Rate cuts: Nomura analysts anticipate the Reserve Bank of India to extend the policy pause and expect cumulative rate cuts of 100 basis points, starting from August 2024. Lower lending rates typically enhance liquidity and foster a more risk-taking sentiment in stock markets.
Political stability: According to DBS senior economist Radhika Rao, “The ruling Bharatiya Janata Party (BJP) outdid its national and regional rivals in the recently held state elections. This strong performance has bolstered expectations of political stability for the upcoming general elections in April/May 2024, addressing earlier concerns of a potential fiscally populist agenda.”
Earnings growth: HSBC forecasts a robust earnings growth of 17.8% for India in 2024 — one of the fastest rates in Asia.
Increased liquidity: HSBC notes that while foreign investors typically focus on large caps, local investors dominate the small and mid-cap space. This partly explains the outperformance, with fund flows into midcap-small schemes of domestic mutual funds being disproportionately high. This trend is expected to persist into the next year.
Valuations: Despite recent increases, valuations remain supported by robust earnings growth, surpassing long-term averages.
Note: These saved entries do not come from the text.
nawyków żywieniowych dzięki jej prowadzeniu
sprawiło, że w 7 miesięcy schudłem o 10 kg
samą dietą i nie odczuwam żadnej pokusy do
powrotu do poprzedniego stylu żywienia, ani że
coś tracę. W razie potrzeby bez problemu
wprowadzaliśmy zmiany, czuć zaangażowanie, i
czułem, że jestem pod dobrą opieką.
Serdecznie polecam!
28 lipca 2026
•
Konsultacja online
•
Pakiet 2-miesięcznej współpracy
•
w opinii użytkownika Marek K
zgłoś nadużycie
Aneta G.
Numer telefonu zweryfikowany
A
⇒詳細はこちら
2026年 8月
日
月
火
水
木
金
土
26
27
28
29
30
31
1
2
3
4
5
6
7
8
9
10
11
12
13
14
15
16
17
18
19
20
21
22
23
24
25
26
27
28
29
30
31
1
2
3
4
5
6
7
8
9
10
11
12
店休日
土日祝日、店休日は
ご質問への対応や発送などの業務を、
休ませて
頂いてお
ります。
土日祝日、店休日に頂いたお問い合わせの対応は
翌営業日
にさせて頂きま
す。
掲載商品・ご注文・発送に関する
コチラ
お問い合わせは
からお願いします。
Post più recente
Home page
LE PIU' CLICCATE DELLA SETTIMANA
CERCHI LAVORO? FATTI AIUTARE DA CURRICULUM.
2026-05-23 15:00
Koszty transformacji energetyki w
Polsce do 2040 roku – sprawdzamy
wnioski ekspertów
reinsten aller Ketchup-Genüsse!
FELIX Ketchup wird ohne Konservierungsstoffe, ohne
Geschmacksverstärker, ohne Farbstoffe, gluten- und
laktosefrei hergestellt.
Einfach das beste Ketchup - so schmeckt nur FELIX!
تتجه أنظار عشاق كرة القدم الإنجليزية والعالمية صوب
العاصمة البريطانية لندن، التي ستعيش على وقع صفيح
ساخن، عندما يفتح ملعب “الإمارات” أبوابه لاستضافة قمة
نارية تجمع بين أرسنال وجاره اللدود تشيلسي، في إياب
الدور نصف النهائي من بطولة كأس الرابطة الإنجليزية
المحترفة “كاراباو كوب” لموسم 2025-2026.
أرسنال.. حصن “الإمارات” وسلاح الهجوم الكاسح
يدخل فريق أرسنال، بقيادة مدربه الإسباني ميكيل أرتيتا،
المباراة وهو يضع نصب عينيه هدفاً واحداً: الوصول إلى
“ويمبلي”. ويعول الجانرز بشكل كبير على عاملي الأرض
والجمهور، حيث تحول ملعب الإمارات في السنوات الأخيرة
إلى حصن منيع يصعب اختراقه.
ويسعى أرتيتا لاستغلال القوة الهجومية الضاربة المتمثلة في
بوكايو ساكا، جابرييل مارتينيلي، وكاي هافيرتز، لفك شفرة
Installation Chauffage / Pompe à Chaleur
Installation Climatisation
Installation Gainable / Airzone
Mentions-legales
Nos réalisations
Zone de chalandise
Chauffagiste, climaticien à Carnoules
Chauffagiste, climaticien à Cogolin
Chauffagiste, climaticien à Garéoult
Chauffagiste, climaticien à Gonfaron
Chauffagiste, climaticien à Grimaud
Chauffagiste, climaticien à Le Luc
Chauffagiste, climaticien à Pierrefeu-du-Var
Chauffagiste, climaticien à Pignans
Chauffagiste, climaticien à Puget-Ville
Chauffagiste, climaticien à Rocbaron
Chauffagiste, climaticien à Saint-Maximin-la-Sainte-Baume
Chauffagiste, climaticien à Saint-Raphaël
India boasts the fifth-largest forex reserve worldwide.
India is the only country in the world to have reduced debt following the global financial crises.
Six of the world’s top 10 fastest-growing cities in 2022 are in India.
India’s IT exports now exceed the oil exports of Saudi Arabia, the world’s largest oil exporter.
In 2008, when crude oil touched $100, India’s GDP was 33% of Brazil & Russia combined. Today, India’s GDP equals the combined GDP of Russia and Brazil.
More than half (54%) of NSE 500 stocks have generated over 10x returns within a 5-year rolling period since 2000, the largest proportion of multi-baggers among 10 major markets globally.